Columbia and New York City are packed with amazing culture and inspiring art, and there’s never been a better time to experience it first-hand. “Where Art Thou” is a weekly guide to interesting and notable lectures, events, and performances for the literary/musically/theatrically-inclined.

Your event wasn’t included in Where Art Thou? Send us an email at arts@bwog.com and we’ll be sure to include you! Throughout the year, we do our best to promote arts at Columbia and Barnard to the entire student community, and the best way to make sure your event gets promoted and covered is by reaching out to us.

NOMADS Presents: John & David

  • March 24 at 7 pm and March 25 at 2 pm and 7 pm, Glicker Milstein Theatre
  • John & David, an original musical by James Pecore (CC ‘23), follows childhood friends who separate young and re-encounter each other as college freshmen. Tickets are available now through Eventbrite.

Directing Thesis: Botticelli in the Fire

  • March 23 – March 26, Lenfest Center for the Arts
  • The latest Directing Thesis production from the School of the Arts MFA Program comes from current student Dmitri Barcomi. Botticelli in the Fire is a play about Renaissance painter Botticelli as he works on his breakthrough commission — The Birth of Venus — while the plague sweeps through the city and resentment against the liberal elite rises. Content warning for violence, nudity, and homophobia. 

Class of 2024 Visual Arts First Year MFA Exhibition

  • Beginning March 25, 12 pm, The Miriam and Ira D. Wallach Art Gallery
  • The 2024 First Year Exhibition will launch next Saturday for a two-week gallery run.
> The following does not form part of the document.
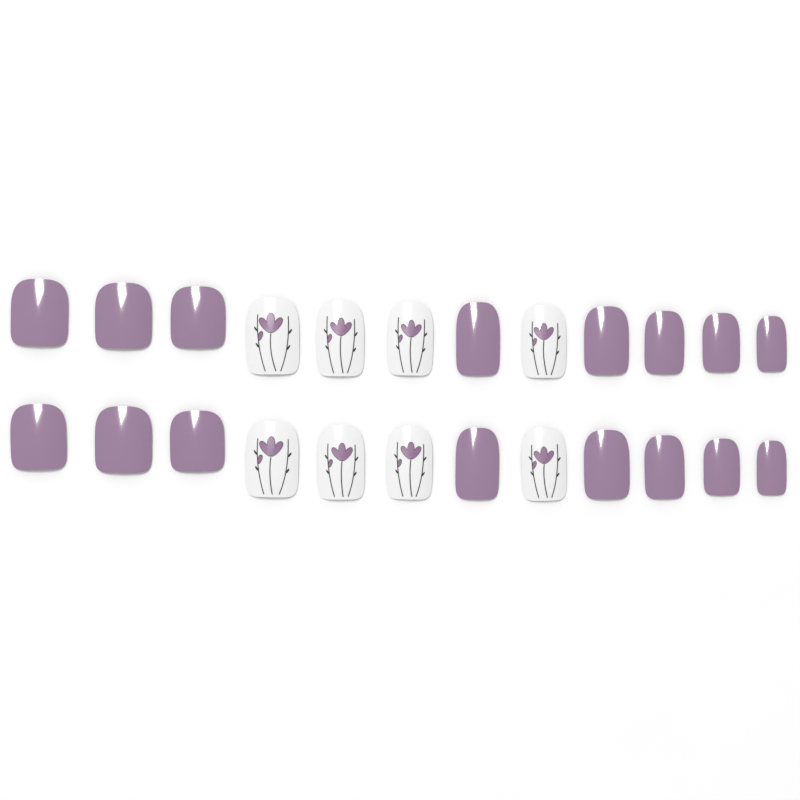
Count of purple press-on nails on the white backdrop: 16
Featuring visual and sound art.

Extrapolations Screening and Conversation with Filmmaker Scott Z. Burns

  • March 21, 3:30, Lerner 555
  • The Mailman School of Public Health and the Climate School will host a screening of clips from Extrapolations, a drama anthology series about climate change coming to Apple TV+, starring Meryl Streep, Daveed Diggs, Sienna Miller, and others. This will be followed by a conversation with the filmmaker, Scott Z. Burns, who is known for his work as a producer on the documentary An Inconvenient Truth, and his writing for The Bourne Ultimatum.
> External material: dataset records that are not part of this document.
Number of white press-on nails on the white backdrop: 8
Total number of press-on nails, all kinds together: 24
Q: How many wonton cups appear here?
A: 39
Doing “the Huckle-Buck”: Jazz & The Long-Playing Record 

  • March 24, 4 pm, Dodge 701
  • Professor Darren Mueller retells the history of jazz between 1949 and 1955 in a talk that focuses on the circulation of “The Huckle-Buck,” a 1949 Paul Williams song that was rerecorded by Louis Armstrong, Buck Clayton, Frank Sinatra, and others. Mueller analyzes the movement of this song alongside the growth of the Long-Playing (LP) record.